The proper way to deal with monitor profile issues is always to use a calibrator to make a new one. If you don't have a calibrator, chances are you have profiles from the laptop and monitor manufacturers installed. These are usually distributed through through Windows Update. You'd think they should get it right, but surprisingly often these profiles are bad in various ways.
To test this, replace the current monitor profile with a standard profile like sRGB IEC61966-2.1, or if the display is wide gamut, Adobe RGB or Image P3 depending on model and type of display.

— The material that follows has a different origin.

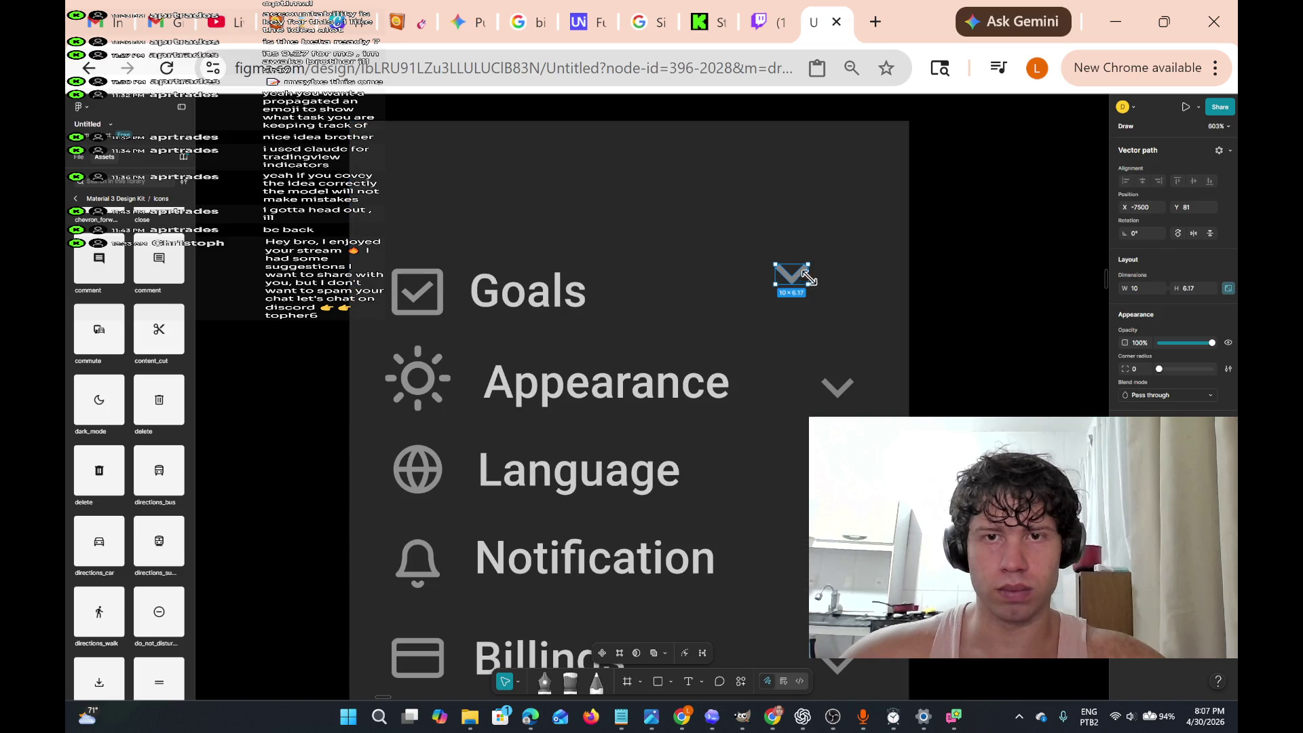
{"action": "left_click_drag", "start_coordinate": [797, 275], "coordinate": [852, 294]}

Here's where you replace the monitor profile. Relaunch Photoshop when done, it loads the profile at application startup:
Another more rarely seen problem is with dual display setups, where there is an integrated display plus an external connected one - laptops, iMacs etc. Here it can happen that the profile for the integrated display is also used for the external display. This is an error in how the operating system and the GPU assign displays. There isn't an easy workaround for this type of problem, other than changing primary/secondary display in the OS. It's really a bug and should be taken up with hardware/OS vendors.
A third possibility is a GPU driver bug - but that usually happens because the GPU trips over a monitor profile that is already not quite correctly written. So try the profile first.
Whatever you do, don't touch Photoshop Color Settings! That's not where the problem is.